Flimsy Intruder quite timely
On the surface, Deon Taylor’s The Intruder is nothing more than a home invasion thriller akin to Pacific Heights and Unlawful Entry, thrillers from the ‘90s in which yuppie landlords were terrorized by tenants or trespassers who were the basis for Benjamin Franklin’s old adage about guests and fish. Yet, coming as it does midway through the Trump presidency, there’s a disturbing subtext here that puts the mindset of a certain threatened segment of our society in the spotlight.
Scott and Annie Russell (Michael Ealy and Megan Good) are a young, successful African-American couple who have a bright future ahead of them. He’s a successful advertising executive, she’s a freelance writer and together they hope to move away from San Francisco and start a family. They think they’ve found the perfect place in Napa Valley, a country mansion that sits on a wooded estate that radiates old world charm. Widower Charlie Peck (Dennis Quaid) is lonely and rambling about this vast place and is quite taken with the young couple, so much so he agrees to sell to them after their initial meeting. Scott has his reservations about the arrangement but Annie loves the house and before you know it, they’re moving in. Problem is, Peck has a hard time moving on and before they know it, he’s showing up unannounced to cut the grass, or make a repair or drop off some wine or just come by on the flimsiest pretense.
It’s written by David Loughery, whose resume includes Lakeview Terrace (2008) and Obsessed (2009), indicating he specializes in paranoid thrillers. The film proceeds as expected – Peck’s visits become more frequent, the Russells become more terrified and there is nary a surprise to be had. (Correction – there is one surprise, and it’s a pretty good one.) Taylor is unable to bring any sense of style or energy to the affair and the story simply plods along to its predictable conclusion.

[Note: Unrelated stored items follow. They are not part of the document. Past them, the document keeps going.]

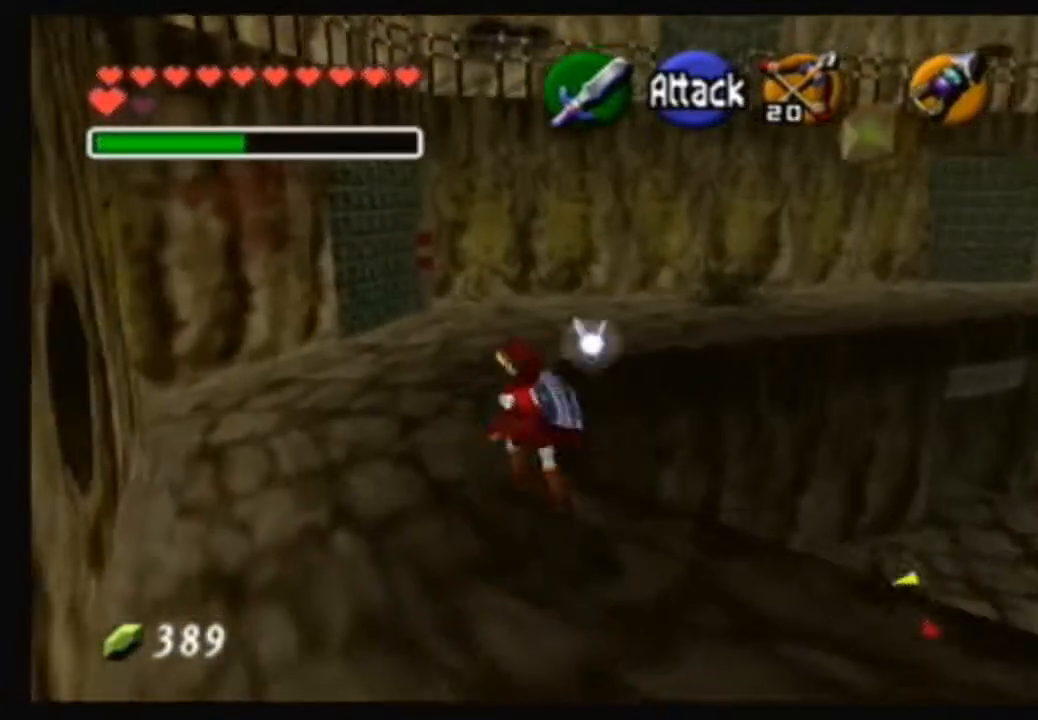
{"buttons": [], "left_stick": "center", "right_stick": "center", "events": [[67, "left_stick", "center"], [100, "X", "down"], [200, "X", "up"]]}
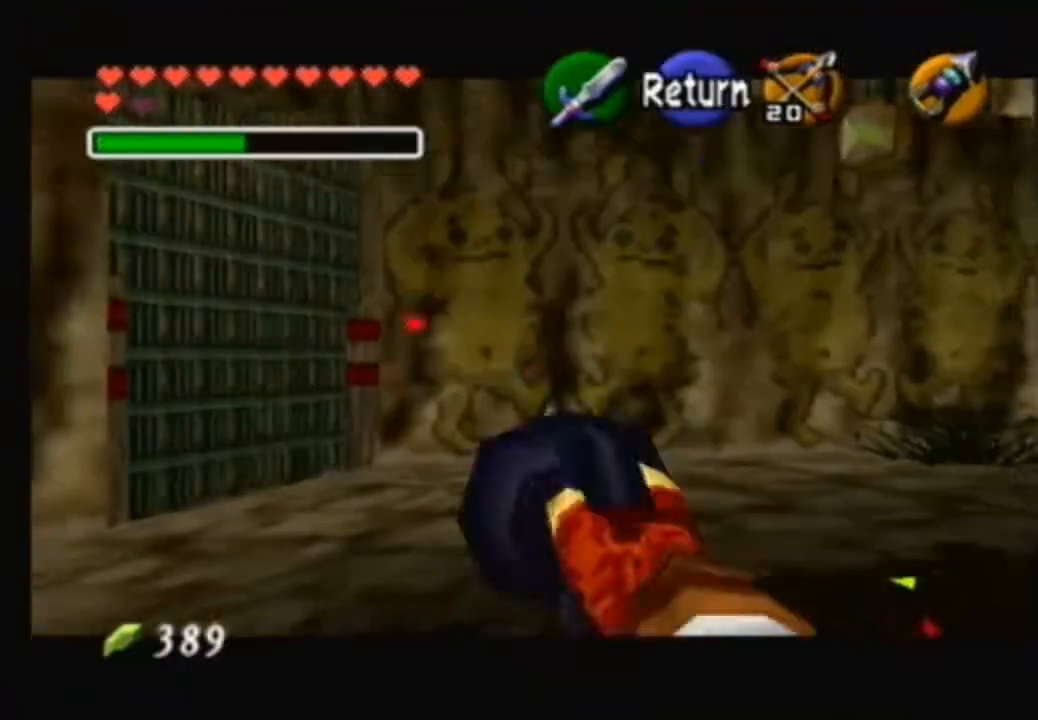
{"buttons": ["X"], "left_stick": "down-left", "right_stick": "center", "events": [[34, "left_stick", "down-left"], [234, "X", "down"]]}
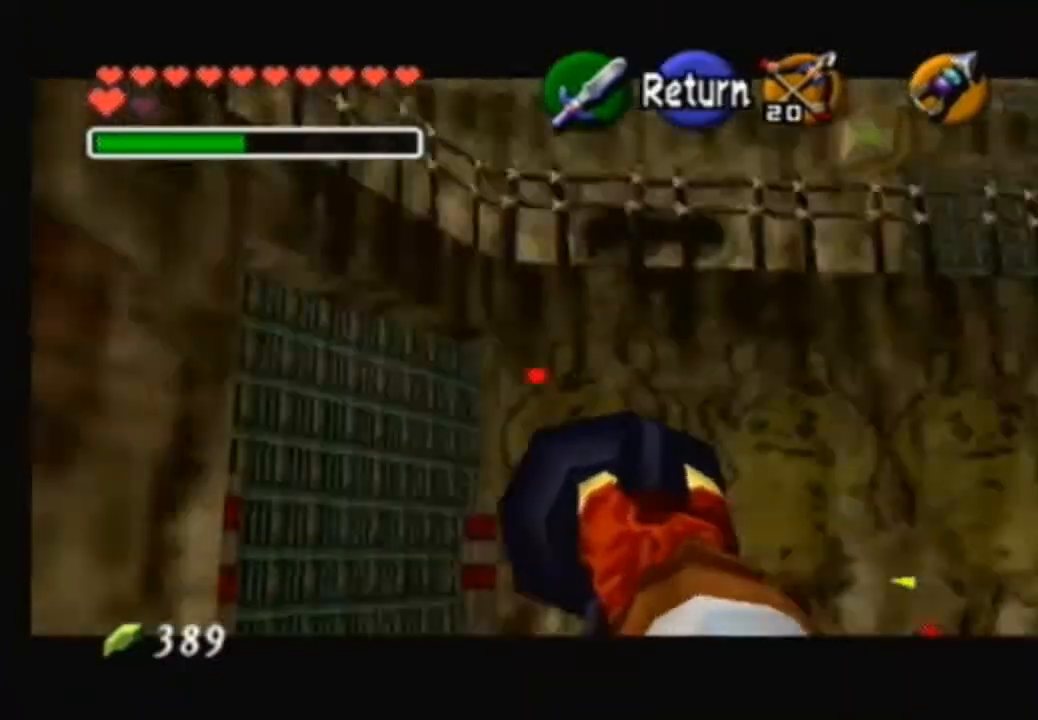
{"buttons": ["X"], "left_stick": "center", "right_stick": "center", "events": [[300, "left_stick", "left"], [434, "left_stick", "center"]]}
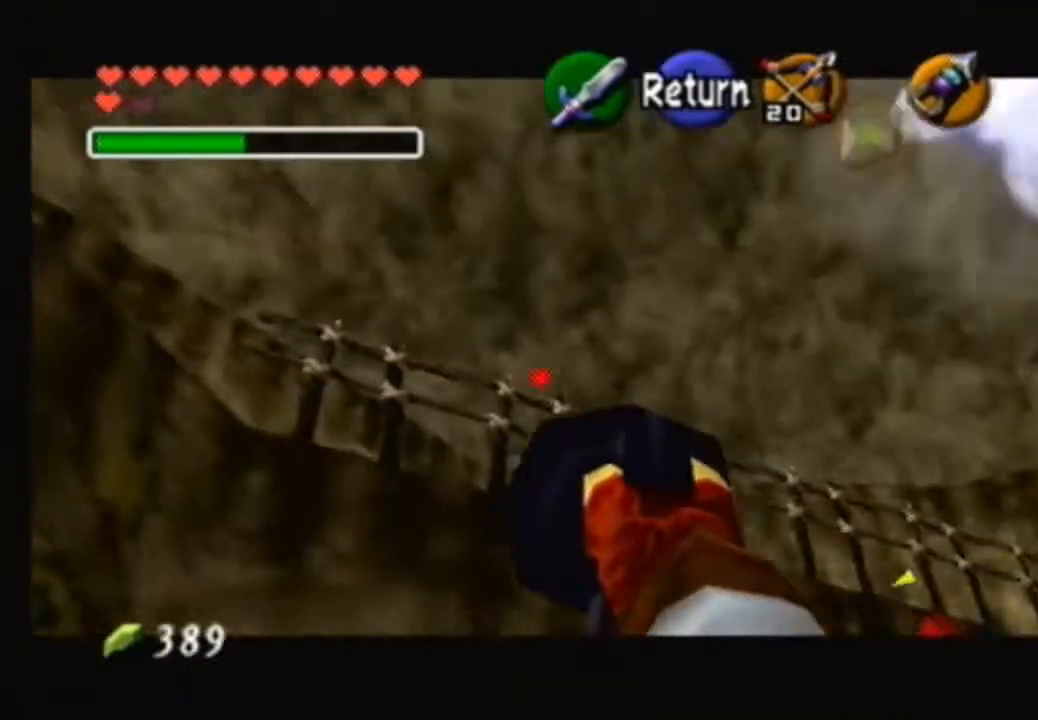
{"buttons": [], "left_stick": "up", "right_stick": "center", "events": [[167, "left_stick", "left"], [234, "X", "up"], [234, "left_stick", "up"]]}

However, there’s some pointed social commentary along the way that will cause the attentive viewer to perk up and take notice now and again. Peck proves to be the very model of the conservative, older white male. He’s a gun owner, his family’s wealth was accumulated through grit and hard work, he takes great pride in “his” property and is described by Annie as a “manly man,” which her husband is not. It’s also no accident that the character wears a red baseball cap from time to time. Like so many who are resistant to social change and can give no rational or cogent argument against it, Peck does all he can to hang on to what is his, resorting to violence when necessary, justifying his actions as his right. Those who watch the nightly news will be more than familiar with men of this ilk. That he sexually assaults Annie at one point makes this character all the more reprehensible.
Credit Quaid with driving this home with a combination of his trademark charm and a bit of the psychotic which has been lurking beneath his persona for years. Overly familiar throughout, he single-handedly builds a sense of unease that blossoms into a terrifying portrayal of a lost man fueled by a dangerous sense of righteousness. In this, The Intruder is spot on regarding the current state of mind of MAGA-lovers everywhere. Too bad this timely message is lost in a throwaway movie.